Regular expressions are special strings that represent a search pattern.
Also known as "regex" or "regexp", they help programmers match, search, and replace text.
Regular expressions can appear cryptic because a few characters have special meaning.
The goal is to combine the symbols and text into a pattern that matches what we want, but only what you want.
This guide will cover the characters, a few shortcuts, and the common uses for writing regular expressions.
Regular expressions are used in programming languages to match parts of strings. We create patterns to help us do that matching.
If we want to find the word "the" in the string "The dog chased the cat", we could use the following regular expression: /the/.
Notice that quote marks are not required within the regular expression.
JavaScript has multiple ways to use regexes. One way to test a regex is using the .test() method.
The .test() method takes the regex, applies it to a string (which is placed inside the parentheses),
and returns true or false if your pattern finds something or not.
Example
let testStr = "freeCodeCamp";
let testRegex = /Code/;
testRegex.test(testStr); // Returns true
In Using the Test Method [2][1], we searched for the word "Code" using the regular expression /Code/.
That regex searched for a literal match of the string "Code".

(SUPPLIED MATERIAL)
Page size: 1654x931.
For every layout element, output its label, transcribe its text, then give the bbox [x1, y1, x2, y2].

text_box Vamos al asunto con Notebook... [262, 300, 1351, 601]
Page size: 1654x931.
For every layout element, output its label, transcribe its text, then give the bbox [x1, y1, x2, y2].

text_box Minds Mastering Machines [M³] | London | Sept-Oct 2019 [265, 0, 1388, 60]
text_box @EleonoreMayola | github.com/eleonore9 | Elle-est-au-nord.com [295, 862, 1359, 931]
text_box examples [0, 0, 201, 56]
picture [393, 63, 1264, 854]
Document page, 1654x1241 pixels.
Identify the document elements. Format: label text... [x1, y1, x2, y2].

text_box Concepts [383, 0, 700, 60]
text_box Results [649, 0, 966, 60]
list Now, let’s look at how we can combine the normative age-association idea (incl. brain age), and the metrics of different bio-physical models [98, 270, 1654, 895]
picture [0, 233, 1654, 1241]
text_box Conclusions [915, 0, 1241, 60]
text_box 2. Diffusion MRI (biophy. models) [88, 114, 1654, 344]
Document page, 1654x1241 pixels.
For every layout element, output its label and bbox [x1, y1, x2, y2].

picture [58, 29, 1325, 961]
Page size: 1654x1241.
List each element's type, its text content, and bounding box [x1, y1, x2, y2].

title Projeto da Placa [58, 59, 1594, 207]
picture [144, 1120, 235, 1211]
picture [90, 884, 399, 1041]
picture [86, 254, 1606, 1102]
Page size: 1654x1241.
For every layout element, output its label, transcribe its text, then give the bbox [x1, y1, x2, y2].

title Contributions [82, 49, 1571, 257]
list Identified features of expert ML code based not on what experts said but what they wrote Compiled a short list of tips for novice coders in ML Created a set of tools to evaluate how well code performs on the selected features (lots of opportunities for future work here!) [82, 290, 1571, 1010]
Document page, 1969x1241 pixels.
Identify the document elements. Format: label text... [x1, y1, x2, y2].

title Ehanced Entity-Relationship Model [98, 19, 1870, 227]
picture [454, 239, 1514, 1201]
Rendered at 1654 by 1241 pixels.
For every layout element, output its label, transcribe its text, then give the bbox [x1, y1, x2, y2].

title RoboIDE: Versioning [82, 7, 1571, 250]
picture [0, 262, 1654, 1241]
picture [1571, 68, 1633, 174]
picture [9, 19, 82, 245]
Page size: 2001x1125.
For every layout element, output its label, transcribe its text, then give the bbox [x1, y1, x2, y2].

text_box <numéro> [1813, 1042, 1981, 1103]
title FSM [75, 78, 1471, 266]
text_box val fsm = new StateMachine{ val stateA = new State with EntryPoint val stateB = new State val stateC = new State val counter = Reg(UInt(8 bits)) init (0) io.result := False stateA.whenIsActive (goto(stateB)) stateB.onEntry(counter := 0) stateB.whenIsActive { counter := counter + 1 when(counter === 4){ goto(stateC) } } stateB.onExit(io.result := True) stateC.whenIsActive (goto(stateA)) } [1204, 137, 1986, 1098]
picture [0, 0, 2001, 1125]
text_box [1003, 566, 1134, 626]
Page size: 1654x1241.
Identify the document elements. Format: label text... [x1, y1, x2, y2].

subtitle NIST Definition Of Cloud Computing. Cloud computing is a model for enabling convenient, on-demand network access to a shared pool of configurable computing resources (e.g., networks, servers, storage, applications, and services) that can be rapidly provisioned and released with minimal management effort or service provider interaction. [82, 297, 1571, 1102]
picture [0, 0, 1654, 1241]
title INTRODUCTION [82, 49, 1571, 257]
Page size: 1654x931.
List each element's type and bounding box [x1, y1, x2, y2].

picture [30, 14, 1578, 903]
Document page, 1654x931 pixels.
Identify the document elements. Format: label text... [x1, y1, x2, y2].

(WRITTEN REQUEST 1)
Answer these questions about the regular expressions guide:
(a) What two other names does it give for regular expressions?
(b) What values does the .test() method return?
(c) Which regular expression is used to search for the word "Code"?
(WRITTEN REQUEST 2) From the regular expressions guide, quote the part that opens with the words containing "Notice that quote" and closes with "something or not.".

(TASK ANSWER 1)
(a) "regex" and "regexp"
(b) true or false, depending on whether the pattern finds something
(c) /Code/

(TASK ANSWER 2)
Notice that quote marks are not required within the regular expression.
JavaScript has multiple ways to use regexes. One way to test a regex is using the .test() method.
The .test() method takes the regex, applies it to a string (which is placed inside the parentheses),
and returns true or false if your pattern finds something or not.